Sekarang hobby Bapak?

            Saya sedang membuat namanya kampung ilmu. Jalur pendidikan yang ada kan secara formal dan informal. Saya lagi terpikir bagaimana dalam satu desa yang mengajar itu adalah orang-orang yang tekun di bidangnya tapi tidak selalu melalui sekolah. Misalnya disitu dia ahli apa lalu dia mengajarkan ke orang-orang sekitar paling tidak dia buat unit-unit sekolah tapi dalam satu kampung. Tapi sekolah yang formal juga dibangun lalu dikonekkan kepada unit-unit tersebut. Karena kelemahannya sekolah itu adalah kurang praktek, dan lagipula guru-gurunya bukan praktisi. Biasanya dia pintar menjelaskan teori beternak ayam tapi dia bukan praktisi ayam, jadi beda dalam mengajarkan.

            Jadi gabungan praktisi dengan guru-guru konvensional dalam satu gabung nah itu mungkin menarik, itu intinya kampung ilmu yang saya rintis.

Pesan Bapak untuk generasi muda di Indonesia?

            Generasi muda ini kan menyebar dari sudut lokasi maupun umur maupun pendidikan maupun tingkat sosial ekonominya. Jadi anak-anak muda kita ini kan berasal dari beragam latar belakang. Selama ini kan untuk saling mempelajari berbagi pengalaman, berbagi ilmu itu kan sulit sekali karena terkena sekat-sekat geografis. Tapi sekarang dengan terjadi ada dunia nyata dan dunia maya maka dengan adanya dunia maya memudahkan berinteraksi. Masuk ke WA grup yang ada berisi anaknya yang punya pabrik besar gitu kan sekarang sudah memungkinkan. Jangankan sesama Indonesia, dengan orang yang luar negeri saja bisa. Oleh karena itu anak muda ingin memperlebar wawasan, alat untuk bisa mengenal itu yang harus dilengkapi, itu dulu sebelum mengenal substansi.
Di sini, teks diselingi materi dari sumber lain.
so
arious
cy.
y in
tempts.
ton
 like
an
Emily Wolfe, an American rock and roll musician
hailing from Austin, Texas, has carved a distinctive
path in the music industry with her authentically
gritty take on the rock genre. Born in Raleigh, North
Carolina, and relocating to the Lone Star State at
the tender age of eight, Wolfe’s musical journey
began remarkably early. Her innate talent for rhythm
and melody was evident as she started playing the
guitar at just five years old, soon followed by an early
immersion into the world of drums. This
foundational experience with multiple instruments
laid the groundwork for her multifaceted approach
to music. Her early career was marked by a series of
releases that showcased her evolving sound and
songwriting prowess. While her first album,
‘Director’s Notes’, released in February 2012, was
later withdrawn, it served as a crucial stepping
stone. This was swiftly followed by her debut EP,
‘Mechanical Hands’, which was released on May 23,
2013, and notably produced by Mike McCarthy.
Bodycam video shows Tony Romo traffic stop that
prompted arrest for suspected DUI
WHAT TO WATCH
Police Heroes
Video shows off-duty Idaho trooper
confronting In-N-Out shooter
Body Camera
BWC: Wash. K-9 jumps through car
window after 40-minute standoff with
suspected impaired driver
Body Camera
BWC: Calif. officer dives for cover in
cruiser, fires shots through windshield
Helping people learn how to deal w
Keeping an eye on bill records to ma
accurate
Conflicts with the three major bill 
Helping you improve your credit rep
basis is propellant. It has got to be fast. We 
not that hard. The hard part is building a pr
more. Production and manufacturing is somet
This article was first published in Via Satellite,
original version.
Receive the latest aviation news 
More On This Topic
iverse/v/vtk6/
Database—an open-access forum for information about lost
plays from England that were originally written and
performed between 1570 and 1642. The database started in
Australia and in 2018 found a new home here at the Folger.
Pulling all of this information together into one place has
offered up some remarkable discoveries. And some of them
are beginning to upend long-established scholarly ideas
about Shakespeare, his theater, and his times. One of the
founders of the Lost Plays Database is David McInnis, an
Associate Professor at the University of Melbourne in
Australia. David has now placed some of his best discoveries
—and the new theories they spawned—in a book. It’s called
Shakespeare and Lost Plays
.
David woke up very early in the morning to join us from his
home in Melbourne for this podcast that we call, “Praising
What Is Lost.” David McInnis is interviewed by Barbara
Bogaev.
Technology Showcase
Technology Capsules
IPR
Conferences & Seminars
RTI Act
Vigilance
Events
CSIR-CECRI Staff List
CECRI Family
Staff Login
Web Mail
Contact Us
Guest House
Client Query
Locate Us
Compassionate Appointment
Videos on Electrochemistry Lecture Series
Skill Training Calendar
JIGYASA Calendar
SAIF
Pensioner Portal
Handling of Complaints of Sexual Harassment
            Alatnya apa? Ya bahasa. Bahasa IT, literasi digital, kalau dulu literasi kaitannya dengan baca tulis sekarang digital literacy. Anak muda bagaimana bisa bergaul kalau dia tidak mengerti bagaimana mengoperasikan internetlah misalnya yang paling sederhana. Nanti aplikasi macam-macam. Sekarang beli aja pakai aplikasi macam-macam. Itu basic anak muda yang harus didapatkan, nah sekarang anak muda yang di kota supaya tidak meninggalkan saudara-saudara kita di desa harus turun ke bawah untuk mengajarkan agar mereka tidak tertinggal digital literacy.

            Setelah alatnya didapat lalu dibangun solidaritas lintas. Lintas anak muda dari berbagai suku. Jadi harus bisa menarik  dan saling berbagi. Pengalaman saya kan anak-anak muda di kampung, mereka itu pekerja keras, mereka itu orang yang biasa hidup menderita, mandiri. Sedangkan di kota punya kelebihan pengalaman internasional, bahasa Inggris lebih baik, digital literasi lebih unggul tapi soal kerja keras belum tentu. Ketekunan dalam menjalani hidup. Jadi kalau digabung itu luar biasa, jadi sinergi terhadap anak muda, belajar sinergi itu intinya.